Last week I mentioned some 'flaky-ness' with a socket server program.
This is a multi-connection socket server, and I determined that the
reason the connections weren't behaving as expected was because I
wasn't using non-blocking mode. Hence the program appeared to 'hang'
while waiting to receive data.
In my attempt to correct this problem I added code to set the socket
to non-blocked mode. In doing so, I found that after accepting a
connection (which is always 'up'), even though no data is currently
being sent (data will come as it becomes available), I exit my socket
read/write loop, without dropping the socket connection and return to
the outer loop which (I thought) should enable me to check for
incoming data on another connection (ie server shutdown request).

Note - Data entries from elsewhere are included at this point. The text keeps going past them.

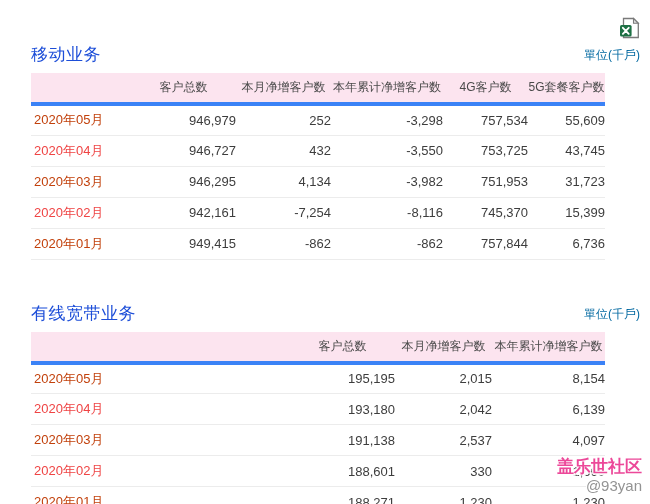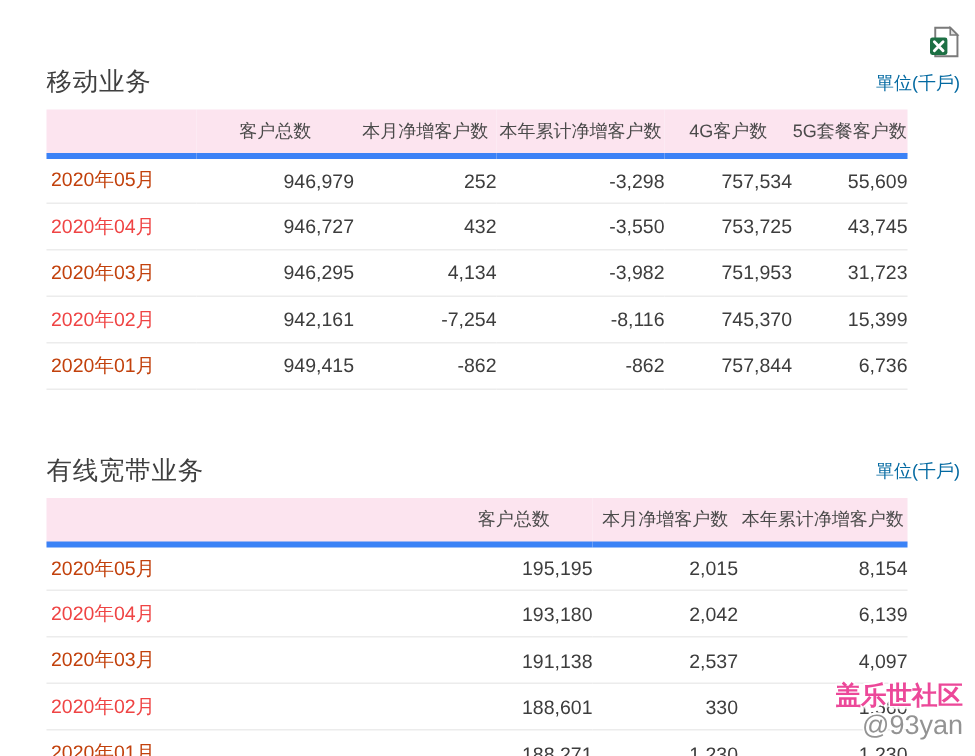--- a/index.html
+++ b/index.html
@@ -5,41 +5,41 @@
   * { box-sizing: border-box; margin: 0; padding: 0; }
   html, body { width: 650px; height: 504px; background: #ffffff; }
   body { font-family: "Liberation Sans", "DejaVu Sans", sans-serif; }
   .page { position: relative; width: 650px; height: 504px; padding: 17px 10px 0 31px; overflow: hidden; background: #ffffff; }
 
   .export-bar { display: flex; justify-content: flex-end; height: 23px; }
   .excel-btn { display: inline-block; width: 22px; height: 22px; cursor: pointer; }
 
   .sec-head { display: flex; justify-content: space-between; align-items: flex-end; margin-top: 3px; margin-bottom: 7px; }
   .sec-head.second { margin-top: 42px; }
-  .sec-title { font-size: 17px; font-weight: 400; color: #404040; letter-spacing: 0.5px; }
+  .sec-title { font-size: 17px; font-weight: 400; color: #1d4ed8; letter-spacing: 0.5px; }
   .sec-unit { font-size: 12px; color: #0369a1; padding-bottom: 2px; }
 
   table { border-collapse: collapse; table-layout: fixed; width: 574px; }
   thead th { background: #fce4ef; height: 31px; font-weight: 400; font-size: 12px; color: #4a4a4a; text-align: center; border-bottom: 4px solid #3b82f6; }
   tbody td { height: 31px; font-size: 13px; color: #3d3d3d; text-align: right; border-bottom: 1px solid #ececec; background: #fff; }
   th.col-date, td.col-date { text-align: left; padding-left: 3px; }
 
   
   .sec-0 col.c1 { width: 105px; } .sec-0 col.c2 { width: 95px; } .sec-0 col.c3 { width: 112px; }
   .sec-0 col.c4 { width: 85px; }  .sec-0 col.c5 { width: 77px; }
   .sec-1 col.c1 { width: 105px; } .sec-1 col.c2 { width: 97px; } .sec-1 col.c3 { width: 113px; }
 
   .date-link { font-size: 13px; text-decoration: none; cursor: pointer; }
   .date-link.blue { color: #c2410c; }
   .date-link.green { color: #ef4444; }
 
   .watermark { position: absolute; right: 8px; bottom: 10px; text-align: right; line-height: 1.15; pointer-events: none; }
   .wm-1 { font-size: 17px; font-weight: 700; color: #ec4899;
           text-shadow: 1px 1px 0 #fff, -1px -1px 0 #fff, 1px -1px 0 #fff, -1px 1px 0 #fff, 2px 2px 1px #fff; text-align: center; }
-  .wm-2 { font-size: 18px; color: #939393;
+  .wm-2 { font-size: 15px; color: #939393;
           text-shadow: 1px 1px 0 #fff, -1px -1px 0 #fff, 1px -1px 0 #fff, -1px 1px 0 #fff; }
 </style>
 </head>
 <body>
 
 <div class="page">
 
   <div class="export-bar">
     <span class="excel-btn">
       <svg width="22" height="22" viewBox="0 0 22 22">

in doing this I found (via netstat *cnn) that multiple remote ports
(from the same remote client) are connecting to the socket server.
As a side note, my listen function is set to one, although I suspect
it should be set to two, so that it can listen to the remote client,
and also listen for a shutdown request from a different source (the
local iSeries).
But as it is now, it will shut down while connected
to the remote client and I connect locally to issue the shutdown
request with the listen value set to one.
So this morning I changed the listen value to two, shut down and
restarted and things appeared to be okay for 2.5 hours (only one
connection from the remote client showing in netstat), but when I
got back from lunch I now see two connections on different ports from
the same IP address. The remote should only be establishing one
connection should only be sending on one port.